We save our lives by insulating them: avoiding hard conversations, chasing comfort, choosing reputation over righteousness. We build structures around our goals to protect our plans. We clutch tightly to the life we think we deserve.
And we miss the life we were meant for.
Professionally, this shows up in how we lead our teams. Are we protecting ourselves from failure, or are we investing in people at the cost of short-term wins? Are we avoiding risks that require faith? Are we sacrificing principles in the name of profits?
When you hold your life too tightly, you don't just risk burnout, you risk irrelevance because the people who change the world are the ones willing to lose themselves in something bigger than themselves.
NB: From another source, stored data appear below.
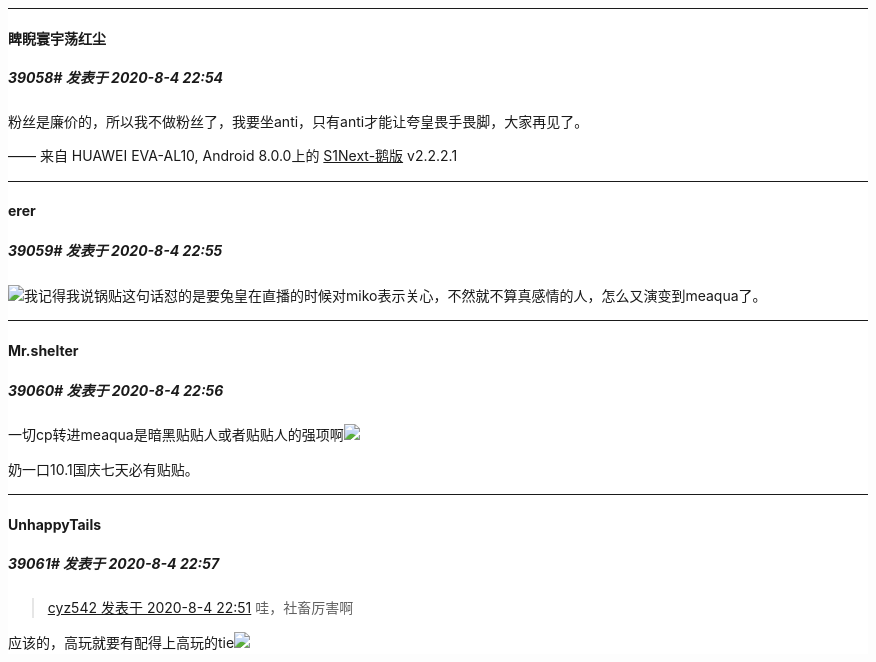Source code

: 

-----

####  睥睨寰宇荡红尘  
##### 39058#       发表于 2020-8-4 22:54




粉丝是廉价的，所以我不做粉丝了，我要坐anti，只有anti才能让夸皇畏手畏脚，大家再见了。

—— 来自 HUAWEI EVA-AL10, Android 8.0.0上的 [S1Next-鹅版](https://github.com/ykrank/S1-Next/releases) v2.2.2.1







-----

####  erer  
##### 39059#       发表于 2020-8-4 22:55



<img src="https://static.saraba1st.com/image/smiley/face2017/067.png" referrerpolicy="no-referrer">我记得我说锅贴这句话怼的是要兔皇在直播的时候对miko表示关心，不然就不算真感情的人，怎么又演变到meaqua了。







-----

####  Mr.shelter  
##### 39060#       发表于 2020-8-4 22:56




一切cp转进meaqua是暗黑贴贴人或者贴贴人的强项啊<img src="https://static.saraba1st.com/image/smiley/face2017/034.png" referrerpolicy="no-referrer">

奶一口10.1国庆七天必有贴贴。







-----

####  UnhappyTails  
##### 39061#       发表于 2020-8-4 22:57



<blockquote><a href="httphttps://bbs.saraba1st.com/2b/forum.php?mod=redirect&amp;goto=findpost&amp;pid=48319367&amp;ptid=1941579" target="_blank">cyz542 发表于 2020-8-4 22:51</a>
哇，社畜厉害啊</blockquote>
应该的，高玩就要有配得上高玩的tie<img src="https://static.saraba1st.com/image/smiley/face2017/062.gif" referrerpolicy="no-referrer">
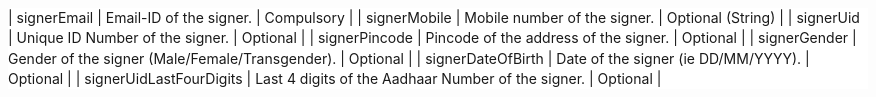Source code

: | signerEmail                        | Email-ID of the signer.                                                                                                                                                                                                                                                                                                                                                                                                                                                                                                                                                                                                                                                                                                                                                                   | Compulsory                      |
| signerMobile                       | Mobile number of the signer.                                                                                                                                                                                                                                                                                                                                                                                                                                                                                                                                                                                                                                                                                                                                                              | Optional (String)               |
| signerUid                          | Unique ID Number of the signer.                                                                                                                                                                                                                                                                                                                                                                                                                                                                                                                                                                                                                                                                                                                                                           | Optional                        |
| signerPincode                      | Pincode of the address of the signer.                                                                                                                                                                                                                                                                                                                                                                                                                                                                                                                                                                                                                                                                                                                                                     | Optional                        |
| signerGender                       | Gender of the signer (Male/Female/Transgender).                                                                                                                                                                                                                                                                                                                                                                                                                                                                                                                                                                                                                                                                                                                                           | Optional                        |
| signerDateOfBirth                  | Date of the signer (ie DD/MM/YYYY).                                                                                                                                                                                                                                                                                                                                                                                                                                                                                                                                                                                                                                                                                                                                                       | Optional                        |
| signerUidLastFourDigits            | Last 4 digits of the Aadhaar Number of the signer.                                                                                                                                                                                                                                                                                                                                                                                                                                                                                                                                                                                                                                                                                                                                        | Optional                        |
Self-Denial in the Age of Personal Branding
Let's talk about the elephant in the LinkedIn feed.
We're in an era where everything is about me. My story. My wins. My platform. Even vulnerability gets monetized. But Jesus doesn't invite you to amplify yourself. He invites you to become less, so He can become more.
That doesn't mean you abandon excellence or stop building. It means you redefine success. You lead from a place of rootedness, not restlessness. Your confidence isn't in your image, it's in your identity as someone shaped by the cross.
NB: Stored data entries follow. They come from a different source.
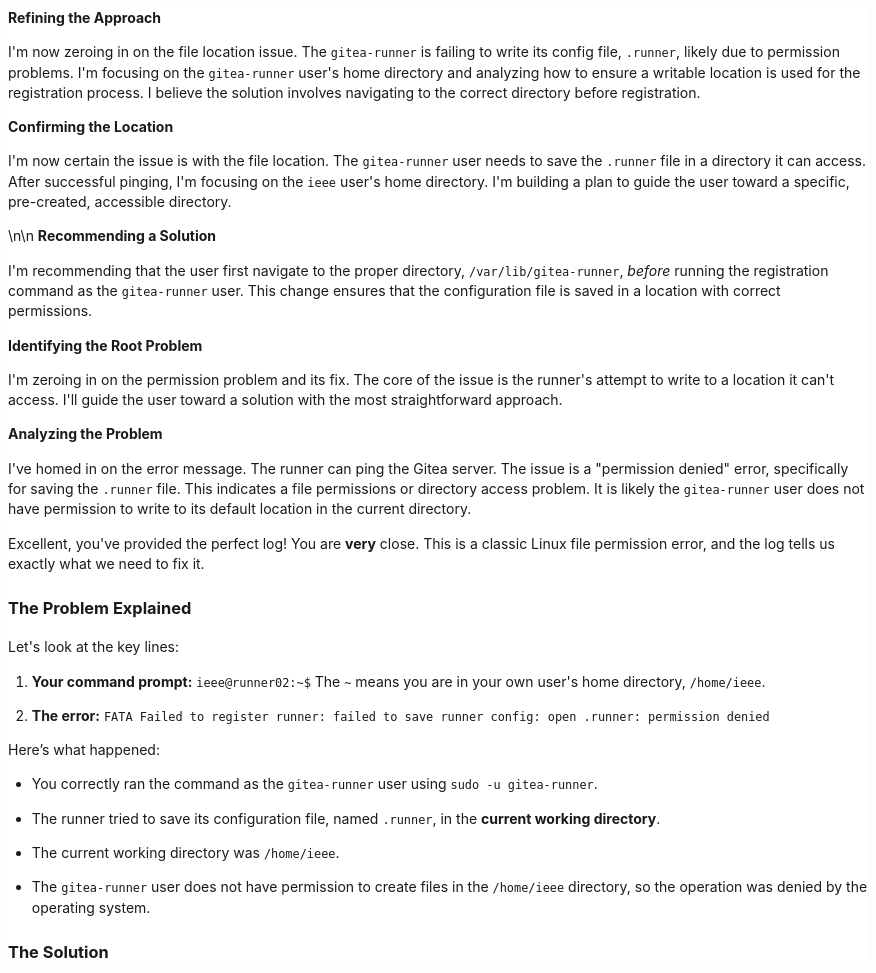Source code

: **Refining the Approach**

I'm now zeroing in on the file location issue. The `gitea-runner` is failing to write its config file, `.runner`, likely due to permission problems. I'm focusing on the `gitea-runner` user's home directory and analyzing how to ensure a writable location is used for the registration process. I believe the solution involves navigating to the correct directory before registration.

**Confirming the Location**

I'm now certain the issue is with the file location. The `gitea-runner` user needs to save the `.runner` file in a directory it can access. After successful pinging, I'm focusing on the `ieee` user's home directory. I'm building a plan to guide the user toward a specific, pre-created, accessible directory.

\n\n **Recommending a Solution**

I'm recommending that the user first navigate to the proper directory, `/var/lib/gitea-runner`, *before* running the registration command as the `gitea-runner` user. This change ensures that the configuration file is saved in a location with correct permissions.

**Identifying the Root Problem**

I'm zeroing in on the permission problem and its fix. The core of the issue is the runner's attempt to write to a location it can't access. I'll guide the user toward a solution with the most straightforward approach.

**Analyzing the Problem**

I've homed in on the error message. The runner can ping the Gitea server. The issue is a "permission denied" error, specifically for saving the `.runner` file. This indicates a file permissions or directory access problem. It is likely the `gitea-runner` user does not have permission to write to its default location in the current directory.

Excellent, you've provided the perfect log! You are **very** close. This is a classic Linux file permission error, and the log tells us exactly what we need to fix it.

### **The Problem Explained**

Let's look at the key lines:

1. **Your command prompt:** `ieee@runner02:~$` The `~` means you are in your own user's home directory, `/home/ieee`.

2. **The error:** `FATA Failed to register runner: failed to save runner config: open .runner: permission denied`

Here’s what happened:

- You correctly ran the command as the `gitea-runner` user using `sudo -u gitea-runner`.

- The runner tried to save its configuration file, named `.runner`, in the **current working directory**.

- The current working directory was `/home/ieee`.

- The `gitea-runner` user does not have permission to create files in the `/home/ieee` directory, so the operation was denied by the operating system.

### **The Solution**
The people you serve, employees, customers, and followers, don't need more polished personas. They need leaders who bleed integrity, who live what they preach, who will lose to do what's right.
This isn't about hiding. It's about humbling.
Cross-Carrying Looks Like This
So, what does this look like on a Tuesday afternoon?
- You choose clarity over people-pleasing in a client call.
- You admit failure to your team without spin.
- You stay present with your spouse when the inbox is screaming.
- You take a day of rest when the hustle demands your loyalty.
- You hold your company's purpose higher than your personal gain.
These are the unseen crosses. The daily deaths. The slow, sacred work of following Jesus not just in prayer, but in practice.
And yes, it'll cost you. But what you lose in visibility, you gain in vision. What you give up in control, you gain in clarity. What you sacrifice in comfort, you receive back in calling.
So What Now? A Call to Lose Boldly
If you want to lead like Jesus, love like Jesus, live like Jesus, start here: deny yourself. Pick up your cross. Follow Him into the places your ego resists and your spirit longs for.
Lose boldly.
Lay it all down. Your timeline. Your platform. Your comfort. Not recklessly, but obediently. Because Jesus isn't asking you to be less you, He's inviting you to be the truest version of you, the one only found in the dying and rising again.
That's where impact begins.
That's where your leadership becomes legacy.
So today, ask yourself:
- Where am I protecting my life instead of pouring it out?
- What cross am I resisting because it's inconvenient, uncomfortable, or invisible?
- What would it look like to lead with open hands instead of clenched fists?
Because the invitation still stands, and it's not for the faint-hearted, it's for the surrendered. "Whoever loses their life for My sake will save it."
And maybe, just maybe, that's where real success begins.
The Cross in the Conference Room Worksheet
A reflective worksheet to help you apply the insights from "The Cross in the Conference Room" to your leadership journey. Includes Scripture foundation, reflection questions, and action steps.
Your Morning Prayer
Father,
You know how tightly I've held onto my plans, my platform, my picture of success. You see the places where I've built comfort instead of courage, where I've led from pride instead of purpose. Forgive me for the times I've tried to save my life, my reputation, my position, my control, when You've simply asked me to follow.
Teach me to deny myself, not in shame, but in surrender. Help me carry my cross daily with faith and perseverance, even when it's invisible to others or inconvenient to my flesh. Let me lead with open hands. Let me serve with a heart anchored in You.
In the boardroom, the living room, and the quiet moments in between, remind me that true life is found not in grasping, but in giving.
I don't want to merely build something impressive. I want to become someone eternal.
So today, I lose boldly. I lead humbly. And I follow You, fully.
Amen.
Now pause, breathe, and ask Him where your next step of surrender lies.
Journaling and Reflection
Here are three reflection questions to help the reader internalize the message, deepen their faith, and move toward faithful action:
- Where in my life or leadership am I still trying to "save" myself, through control, comfort, or reputation, instead of fully surrendering to Christ's way?
(What might it look like to lay that down today?) - What specific "cross" am I being invited to carry right now, whether in my work, relationships, or personal growth, and how might embracing it reflect Christ to others?
- How would my daily decisions change if I led from a posture of sacrifice and service rather than success and self?
(What's one bold step I can take this week to lead like Jesus?)
Take time to sit with these questions. Let them challenge you. Let them change you. This is how transformation begins.